The hurricane fighting fleet of airplanes was alerted five days ago and has since then been spraying the ocean surface around Pedro’s eye with a mix based on biodegradable oil to slow down the evaporating that feeds the hurricane. Even though progress have been made calculating the development of a hurricane, it is still difficult to determine the exact effect of the spraying, but analysts believe it is the reason that the wind speed has not increased.
It is hard to tell exactly what kind of damages a category five hurricane on the Saffir-Simpson scale could do to the southern part of Florida. Estimations show that the difference between a category four and five hurricane could equal 10% of the damages, which if Pedro was in a bad mood, could be about US$ 17 billion.

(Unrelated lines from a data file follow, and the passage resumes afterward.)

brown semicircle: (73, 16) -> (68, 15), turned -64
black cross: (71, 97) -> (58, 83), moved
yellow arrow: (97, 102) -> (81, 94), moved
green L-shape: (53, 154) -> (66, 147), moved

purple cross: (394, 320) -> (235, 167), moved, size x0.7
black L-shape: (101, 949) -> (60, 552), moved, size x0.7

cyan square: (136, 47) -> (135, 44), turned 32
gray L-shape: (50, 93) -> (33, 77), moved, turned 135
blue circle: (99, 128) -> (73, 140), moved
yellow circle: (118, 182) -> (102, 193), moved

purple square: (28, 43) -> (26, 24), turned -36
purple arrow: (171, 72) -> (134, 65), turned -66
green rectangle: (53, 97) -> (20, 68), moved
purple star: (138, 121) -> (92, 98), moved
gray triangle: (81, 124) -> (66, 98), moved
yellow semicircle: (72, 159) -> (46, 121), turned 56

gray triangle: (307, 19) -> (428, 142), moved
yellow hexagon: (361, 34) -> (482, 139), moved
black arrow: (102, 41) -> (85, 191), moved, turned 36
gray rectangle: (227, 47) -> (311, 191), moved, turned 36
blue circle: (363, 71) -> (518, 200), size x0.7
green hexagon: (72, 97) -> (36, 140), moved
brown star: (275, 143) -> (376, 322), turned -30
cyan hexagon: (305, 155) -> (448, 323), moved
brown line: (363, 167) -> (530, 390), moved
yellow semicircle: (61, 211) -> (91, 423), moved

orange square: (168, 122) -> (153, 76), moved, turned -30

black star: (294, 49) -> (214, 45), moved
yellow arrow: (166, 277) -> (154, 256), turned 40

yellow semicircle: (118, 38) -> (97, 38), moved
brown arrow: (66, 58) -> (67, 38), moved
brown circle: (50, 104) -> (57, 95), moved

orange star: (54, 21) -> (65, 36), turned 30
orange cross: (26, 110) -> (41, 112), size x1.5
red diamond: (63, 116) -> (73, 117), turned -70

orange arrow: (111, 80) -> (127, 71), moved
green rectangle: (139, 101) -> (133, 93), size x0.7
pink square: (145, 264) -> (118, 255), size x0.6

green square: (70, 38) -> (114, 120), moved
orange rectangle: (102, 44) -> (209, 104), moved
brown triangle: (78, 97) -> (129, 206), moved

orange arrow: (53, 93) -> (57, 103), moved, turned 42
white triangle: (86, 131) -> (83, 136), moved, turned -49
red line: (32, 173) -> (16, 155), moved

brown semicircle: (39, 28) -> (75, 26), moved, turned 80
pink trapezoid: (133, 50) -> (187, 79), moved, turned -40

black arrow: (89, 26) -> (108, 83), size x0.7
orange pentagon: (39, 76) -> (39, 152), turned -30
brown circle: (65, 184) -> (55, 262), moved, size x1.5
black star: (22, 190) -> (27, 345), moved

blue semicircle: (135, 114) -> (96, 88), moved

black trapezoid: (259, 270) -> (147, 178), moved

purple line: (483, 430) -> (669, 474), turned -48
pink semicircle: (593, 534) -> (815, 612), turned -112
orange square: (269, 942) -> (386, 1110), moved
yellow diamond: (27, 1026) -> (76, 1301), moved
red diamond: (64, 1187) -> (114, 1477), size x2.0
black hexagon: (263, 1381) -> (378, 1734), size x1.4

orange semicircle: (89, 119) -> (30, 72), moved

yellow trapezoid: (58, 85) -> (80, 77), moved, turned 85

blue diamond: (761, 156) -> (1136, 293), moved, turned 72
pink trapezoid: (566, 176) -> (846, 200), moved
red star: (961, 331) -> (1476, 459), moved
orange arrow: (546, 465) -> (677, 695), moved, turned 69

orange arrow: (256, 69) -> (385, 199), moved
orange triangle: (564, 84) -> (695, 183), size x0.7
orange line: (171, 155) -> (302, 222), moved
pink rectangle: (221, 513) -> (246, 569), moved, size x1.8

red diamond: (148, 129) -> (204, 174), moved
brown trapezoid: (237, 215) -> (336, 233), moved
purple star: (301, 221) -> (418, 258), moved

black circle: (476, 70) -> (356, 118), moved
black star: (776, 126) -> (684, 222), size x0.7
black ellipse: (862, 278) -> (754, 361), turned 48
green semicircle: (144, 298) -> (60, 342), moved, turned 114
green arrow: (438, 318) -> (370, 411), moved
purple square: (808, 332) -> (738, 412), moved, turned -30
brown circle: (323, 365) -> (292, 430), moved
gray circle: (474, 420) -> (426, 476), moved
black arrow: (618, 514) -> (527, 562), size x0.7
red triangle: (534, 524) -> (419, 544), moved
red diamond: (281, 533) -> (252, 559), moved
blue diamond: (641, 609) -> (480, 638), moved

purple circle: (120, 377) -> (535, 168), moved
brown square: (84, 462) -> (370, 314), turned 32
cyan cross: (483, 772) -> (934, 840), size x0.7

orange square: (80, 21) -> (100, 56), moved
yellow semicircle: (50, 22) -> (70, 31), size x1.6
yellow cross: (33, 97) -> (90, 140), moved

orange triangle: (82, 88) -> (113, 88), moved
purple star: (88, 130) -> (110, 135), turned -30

If these estimations are correct, the much debated investment in the hurricane fighting fleet was well worth it.
The taming of Pedro gives good hope for the future since the number of hurricanes has increased during the last 30 years, mainly because of the global warming. Hurricanes need a water temperature of at least 27 degrees Celsius which has become more common during this period.
Argument: According to Ross N. Hoffman, Vice President of Atmospheric and Environmental Research, it is possible to control hurricanes, by coating the ocean surface with a thin film of a biodegradable oil that slows evaporation. The estimated cost is based on the damage that the hurricane Andrew caused in Florida in 1992, in the value of year 2040.
Questions: Are there other ways to control hurricanes? How well will future computer power and software help us in calculating the weather in general and hurricanes in particular?